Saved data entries
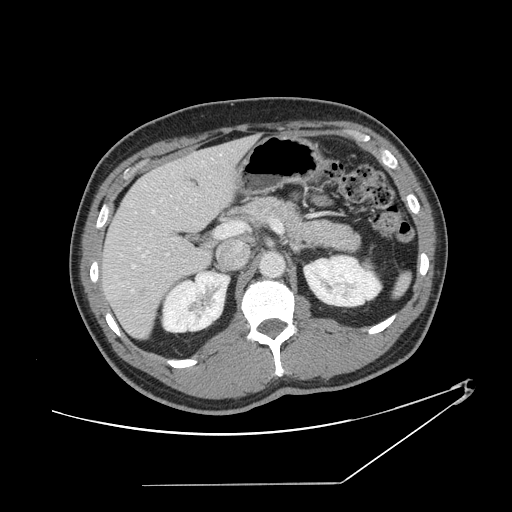
Contrast-enhanced abdominal CT, one axial slice. Position 78 of 152 along the scan axis. 120 kVp. Soft-tissue window (W 400 / L 40 HU). 2.5 mm slice thickness. 512 × 512 image matrix. From the clinical record (not read from this slice): patient: female, age 69 years at operation; diagnosis: colorectal cancer liver metastases, imaged before liver resection; multiple liver metastases: no; largest metastasis: 1 cm.
Structures marked on this image (outlined manually by an expert reader):
- hepatic veins: box from (x=131, y=153) to (x=222, y=292) px
- liver: (x=103, y=138)–(x=254, y=338)
- planned liver remnant (the part of the liver to remain after resection): (x=103, y=157)–(x=214, y=338)
- portal vein (with intrahepatic branches): (x=132, y=220)–(x=283, y=268)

> **Activity**: Each entry gets copied exactly; the pictures stay out.

> **Solution to this task**:
Contrast-enhanced abdominal CT, one axial slice. Position 78 of 152 along the scan axis. 120 kVp. Soft-tissue window (W 400 / L 40 HU). 2.5 mm slice thickness. 512 × 512 image matrix. From the clinical record (not read from this slice): patient: female, age 69 years at operation; diagnosis: colorectal cancer liver metastases, imaged before liver resection; multiple liver metastases: no; largest metastasis: 1 cm.
Structures marked on this image (outlined manually by an expert reader):
- hepatic veins: box from (x=131, y=153) to (x=222, y=292) px
- liver: (x=103, y=138)–(x=254, y=338)
- planned liver remnant (the part of the liver to remain after resection): (x=103, y=157)–(x=214, y=338)
- portal vein (with intrahepatic branches): (x=132, y=220)–(x=283, y=268)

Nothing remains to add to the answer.